Lab Report 3 - Week 5

find

Option: -size

  • Description - Find all files that matches the given file size criteria

Example 1

find -size 10M

Part 1 Example 1

This command searches for all files in the current directory and their children directories to see if any file has the size of exactly 10 megabytes. Since the current folder has no file that has the size of exactly 10 megabytes, this command will output nothing.

This command is useful because sometimes we watch to filter out files that have a certain size, and with this command we can specify a size so we can look over files more efficiently.

Example 2

find ./technical -size +500 -size -10M

Part 1 Example 2

This command searches for all files in the current directory and their children directories to see if any files have a size between 500 kilobytes and 10 megabytes. There are 5 files that match such condition hence the paths of these files are the output.

This command is useful because sometimes we watch to filter out files that have a size within a certain range, and with this command we can specify a size so we can look over files more efficiently.

Example 3

find ./technical -size -10M

Part 1 Example 3

PS: The output is too long that bash screen cannot fit in

This command searches for all files in the current directory and their children directories to see if any files have a size under 10 megabytes. It looks like all files in here have size of less than 10 megabytes hence their paths are the output.

This command is useful because sometimes we watch to filter out files that have a size that is less than a certain threshold, and with this command we can specify a size so we can look over files more efficiently.

Option: -mtime

This option searches for the files that match the criteria regarding the file’s modification time.

Example 1:

find -mtime -3

Part 2 Example 1

This command searches for all files in the current directory and their children directories to see if any file has modified time of 3 days ago or more recent. Since I IDE added these files 2 days ago when I opened it while I cloned this entire project 4 days ago, only these files created by my IDE are returned as output.

This command is useful because we sometimes want to find files we have been recently edited, which can help us navigate to a certain set of files more effectively.

Example 2:

find -mtime +1 -mtime -5

Part 2 Example 2

This command searches for all files in the current directory and their children directories to see if any file has modified time of between 1 day and 5 days. Since I cloned this project 4 days ago, all the project files are matching this criteria therefore it’s returning all files as output (even including .git files, wow!)

This command is useful because we sometimes want to find files that have a modified time within a certain range, which can help us navigate to a certain set of files more effectively.

Example 3:

find -mtime +100

Part 2 Example 3

This command searches for all files in the current directory and their children directories to see if any file has modified time of 100 days ago or older, since none of the files match this criteria, nothing is returned as output.

This command is useful because we sometimes want to find files that have a modified time that is older than a certain value, which can help us navigate to an older set of files more effectively.

Option: -iname

This option searches for the files that match the criteria regarding the file’s names, it matches the names case insensitively.

Example 1:

find -iname "*cHaPtEr*.txt"

Part 3 Example 1

This command searches for all files in the current directory and their children directories to see if any file has name that contains “chapter” case insensitively. Since only files in 911report folder have names that contain “chapter”, these files are turned as output.
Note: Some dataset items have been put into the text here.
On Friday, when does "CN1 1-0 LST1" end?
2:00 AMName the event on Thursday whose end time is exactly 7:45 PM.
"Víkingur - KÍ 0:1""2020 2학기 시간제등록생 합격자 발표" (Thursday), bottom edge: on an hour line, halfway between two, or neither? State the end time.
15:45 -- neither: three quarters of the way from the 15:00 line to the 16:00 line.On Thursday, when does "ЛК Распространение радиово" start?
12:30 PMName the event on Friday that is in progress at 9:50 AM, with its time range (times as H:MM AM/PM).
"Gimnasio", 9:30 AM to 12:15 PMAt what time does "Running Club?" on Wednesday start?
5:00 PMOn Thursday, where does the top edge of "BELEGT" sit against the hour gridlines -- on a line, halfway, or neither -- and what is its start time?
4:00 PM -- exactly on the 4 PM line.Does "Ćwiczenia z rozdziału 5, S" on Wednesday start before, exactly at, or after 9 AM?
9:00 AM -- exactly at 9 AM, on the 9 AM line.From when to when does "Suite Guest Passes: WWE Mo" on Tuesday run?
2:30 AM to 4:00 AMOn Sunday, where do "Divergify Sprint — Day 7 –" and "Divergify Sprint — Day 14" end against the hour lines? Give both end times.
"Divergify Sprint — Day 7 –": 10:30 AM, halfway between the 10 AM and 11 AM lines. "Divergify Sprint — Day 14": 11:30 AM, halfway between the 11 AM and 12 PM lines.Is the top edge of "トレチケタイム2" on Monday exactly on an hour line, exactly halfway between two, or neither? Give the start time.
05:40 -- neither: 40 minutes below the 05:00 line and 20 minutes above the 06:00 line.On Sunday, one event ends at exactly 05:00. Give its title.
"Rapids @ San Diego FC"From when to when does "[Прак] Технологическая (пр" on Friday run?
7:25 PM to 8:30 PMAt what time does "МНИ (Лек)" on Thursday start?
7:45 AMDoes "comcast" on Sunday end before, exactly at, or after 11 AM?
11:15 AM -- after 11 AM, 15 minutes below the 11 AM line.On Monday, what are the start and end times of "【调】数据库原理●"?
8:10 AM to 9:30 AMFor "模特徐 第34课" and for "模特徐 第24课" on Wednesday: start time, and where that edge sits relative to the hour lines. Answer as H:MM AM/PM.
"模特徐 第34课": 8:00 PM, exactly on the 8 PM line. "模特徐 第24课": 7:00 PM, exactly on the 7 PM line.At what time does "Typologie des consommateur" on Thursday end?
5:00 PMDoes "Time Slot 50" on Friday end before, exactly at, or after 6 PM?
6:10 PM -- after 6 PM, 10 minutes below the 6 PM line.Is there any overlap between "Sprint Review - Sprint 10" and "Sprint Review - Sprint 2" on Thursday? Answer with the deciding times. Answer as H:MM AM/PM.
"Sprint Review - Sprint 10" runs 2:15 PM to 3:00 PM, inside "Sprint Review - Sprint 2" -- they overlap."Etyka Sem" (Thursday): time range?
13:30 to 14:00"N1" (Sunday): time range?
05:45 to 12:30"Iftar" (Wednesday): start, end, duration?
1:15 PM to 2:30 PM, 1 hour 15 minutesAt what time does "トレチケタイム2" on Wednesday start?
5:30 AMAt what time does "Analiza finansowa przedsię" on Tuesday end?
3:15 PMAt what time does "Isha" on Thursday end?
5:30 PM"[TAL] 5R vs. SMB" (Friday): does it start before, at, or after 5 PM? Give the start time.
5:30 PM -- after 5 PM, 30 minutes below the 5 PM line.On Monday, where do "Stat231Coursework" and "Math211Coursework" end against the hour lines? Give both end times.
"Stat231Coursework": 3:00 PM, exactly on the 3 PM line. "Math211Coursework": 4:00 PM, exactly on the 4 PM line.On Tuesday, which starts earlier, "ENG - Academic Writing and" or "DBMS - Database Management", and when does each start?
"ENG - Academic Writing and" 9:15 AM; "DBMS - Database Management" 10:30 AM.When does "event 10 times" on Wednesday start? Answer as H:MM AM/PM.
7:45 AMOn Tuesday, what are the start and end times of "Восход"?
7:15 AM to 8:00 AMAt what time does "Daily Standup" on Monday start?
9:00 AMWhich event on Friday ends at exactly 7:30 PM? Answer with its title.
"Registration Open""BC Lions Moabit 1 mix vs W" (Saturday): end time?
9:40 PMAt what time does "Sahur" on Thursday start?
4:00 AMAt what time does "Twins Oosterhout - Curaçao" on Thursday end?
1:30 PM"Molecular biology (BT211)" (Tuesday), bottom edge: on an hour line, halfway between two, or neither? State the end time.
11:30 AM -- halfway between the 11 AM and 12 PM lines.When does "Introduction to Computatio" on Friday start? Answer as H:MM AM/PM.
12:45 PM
This command is useful because sometimes we don’t know the files’ name cases, only “roughly what they spell like”. With case-insensitive searching we can search these files more effectively.

Example 2:

find -iname "*213x*.txt"

Part 3 Example 2

This command searches for all files in the current directory and their children directories to see if any file has name that contains “213x” case insensitively. Since there are files in biomed folder that have names like 213X they will match the criteria because of the case insensitivity.

This command is useful because sometimes we don’t know the files’ name cases, only “roughly what they spell like”. With case-insensitive searching and wildcard matching we can search these files more effectively by searching for files that have names which contain such pattern case insensitively.

Example 3:

find -iname "*1*"

Part 3 Example 3

This command searches for all files in the current directory and their children directories to see if any file has name that contains “1” case insensitively (and including file extensions!). This is effectively same as without -iname option because case does not matter when it comes to numbers only. If you use this command in this case, without -iname tag, it’ll return the exactly same result.

This command is useful because sometimes we don’t know the files’ name cases, only “roughly what they spell like” and we sometimes can even forget about these files’ extensions. With case-insensitive searching and wildcard matching we can search these files more effectively by searching for files that have names which contain such pattern case insensitively, regardless of extension.